Aqueles que estudam os direitos LGBT dizem que a situação em Hong Kong não é um espelho exato das dificuldades enfrentadas por esses grupos no continente, mas que o território tem sido passivo na defesa dos direitos da comunidade. Em julho, Lam disse que Hong Kong "não tem um consenso" sobre dar status legal às minorias sexuais ou outros direitos e chamou isso de "uma questão muito, muito controversa". Avanços na legislação LGBT foram conquistados por meio de decisões judiciais, o que significa que o governo está agindo “reativamente” às revisões do judiciário, disse Suen. (Hong Kong não permite o casamento entre pessoas do mesmo sexo, mas fornece reconhecimento limitado de uniões LGBT realizadas em outros lugares em questões como impostos e vistos de cônjuge para residentes estrangeiros.)

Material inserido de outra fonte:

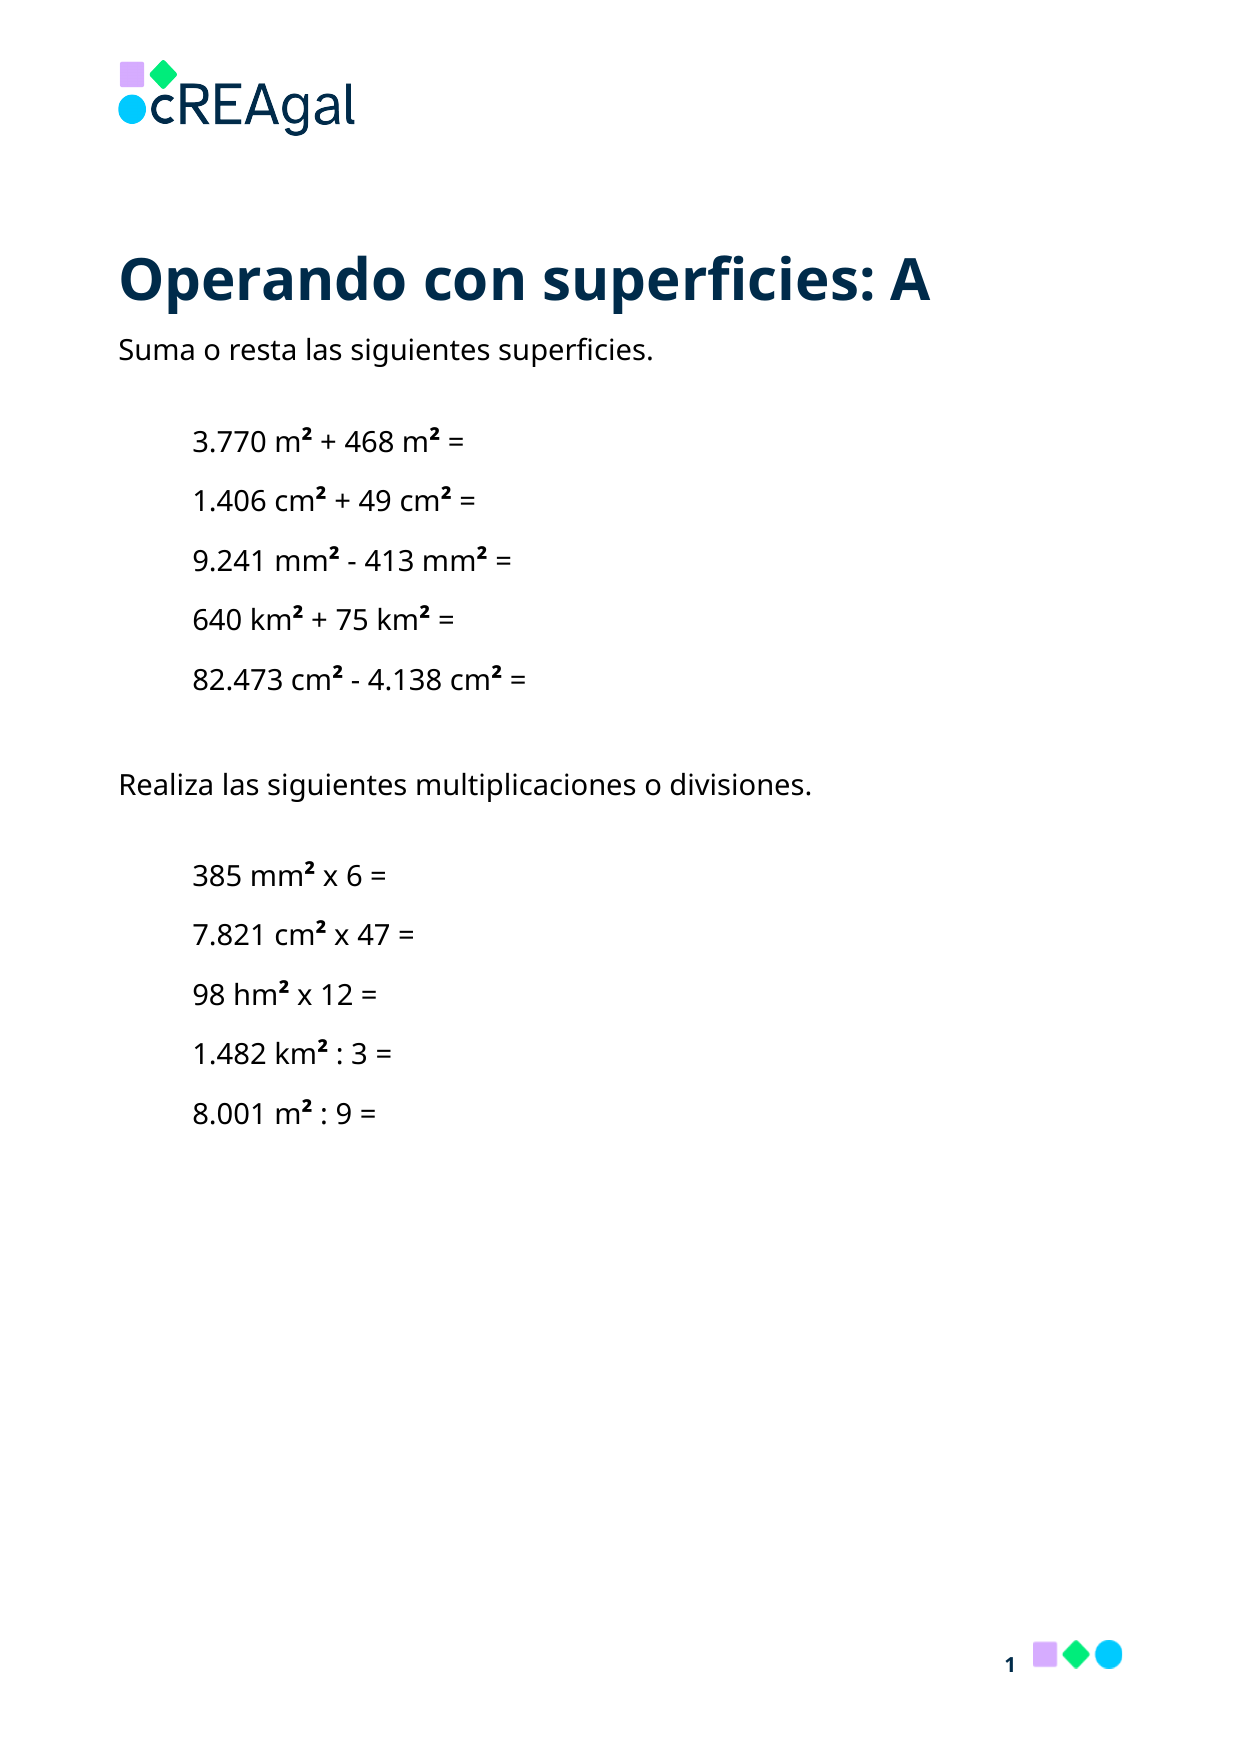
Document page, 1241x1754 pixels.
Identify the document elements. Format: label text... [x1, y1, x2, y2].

text 8.001 m² : 9 = [118, 1093, 1122, 1133]
text Realiza las siguientes multiplicaciones o divisiones. [118, 764, 1122, 803]
text 82.473 cm² - 4.138 cm² = [118, 659, 1122, 698]
text 1.482 km² : 3 = [118, 1033, 1122, 1073]
picture [1113, 1640, 1123, 1651]
picture [118, 60, 355, 136]
text 640 km² + 75 km² = [118, 599, 1122, 639]
text 7.821 cm² x 47 = [118, 914, 1122, 954]
text 9.241 mm² - 413 mm² = [118, 540, 1122, 579]
picture [1033, 1640, 1106, 1669]
subtitle Operando con superficies: A [118, 238, 1122, 318]
text 3.770 m² + 468 m² = [118, 421, 1122, 461]
text 385 mm² x 6 = [118, 855, 1122, 895]
text Suma o resta las siguientes superficies. [118, 329, 1122, 369]
picture [1112, 1657, 1123, 1669]
text 1.406 cm² + 49 cm² = [118, 480, 1122, 520]
text 98 hm² x 12 = [118, 974, 1122, 1014]
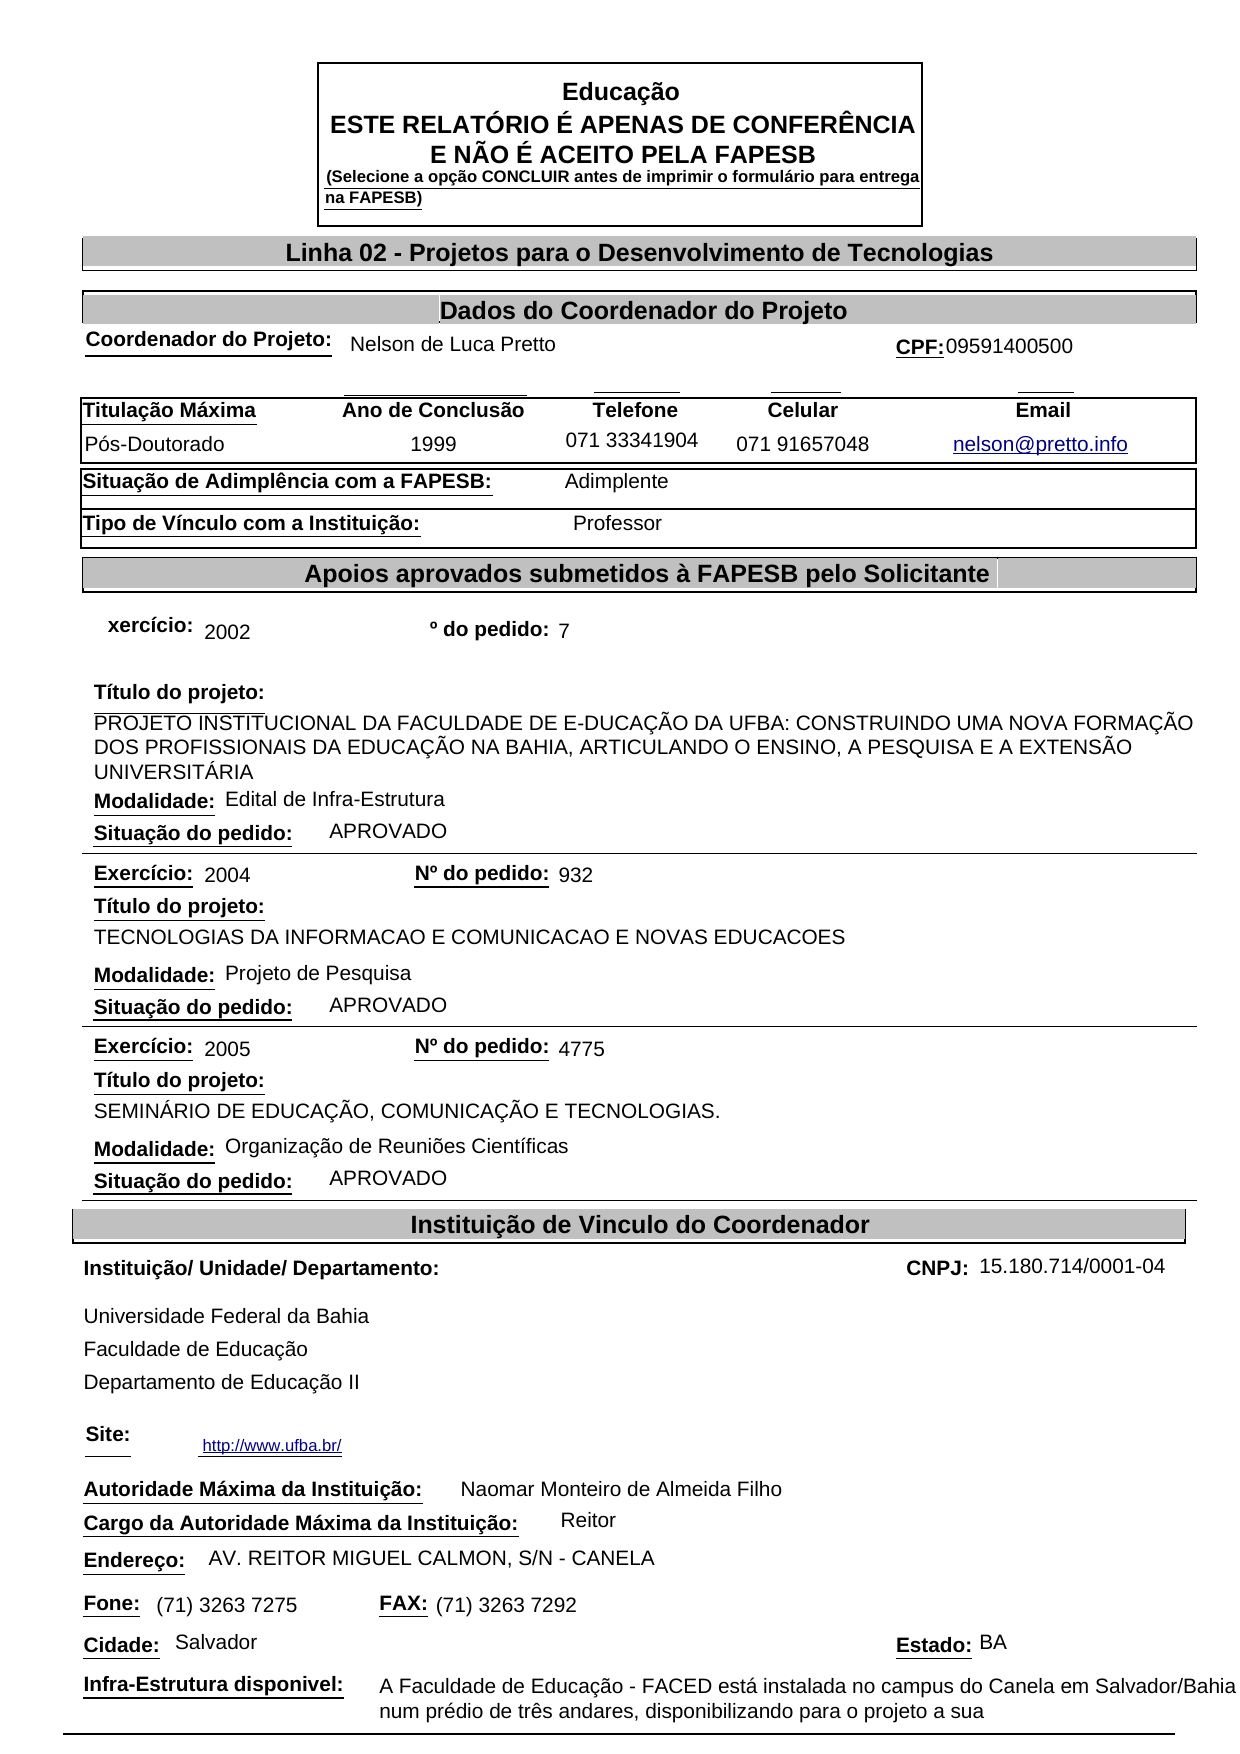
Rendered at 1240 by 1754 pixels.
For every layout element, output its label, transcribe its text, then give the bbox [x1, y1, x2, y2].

Alguns que lutaram por esses direitos, incluindo o ex-legislador Jimmy Sham, estão na prisão cumprindo pena ou aguardando julgamento por supostos crimes relacionados ao seu ativismo pró-democracia.

No entanto, as pesquisas mostram que as opiniões de Sham estão mais de acordo com as da população de Hong Kong. Uma pesquisa publicada em janeiro de 2020, o último indicador disponível de tais pontos de vista, mostrou que a oposição aos direitos legais para pessoas LGBT atingiu um mínimo histórico. Um remake local de um programa japonês com relacionamentos gays, "Ossan’s Love", vai ao ar em um grande canal de televisão e foi aclamado pela crítica.

As empresas também têm sido mais explícitas sobre o apoio aos direitos LGBT, mudando os logotipos para as cores do arco-íris durante o Mês do Orgulho. Após o comentário de Ho na semana passada, um ônibus trazia um anúncio da empresa Expan que dizia: “As minorias sexuais não são um vírus; preconceito é. ”

Apesar dos contratempos e do fato de que o campo pró-Pequim é a única voz real na legislatura, Yeo disse que ela e outros continuarão pressionando pelo progresso nos tribunais.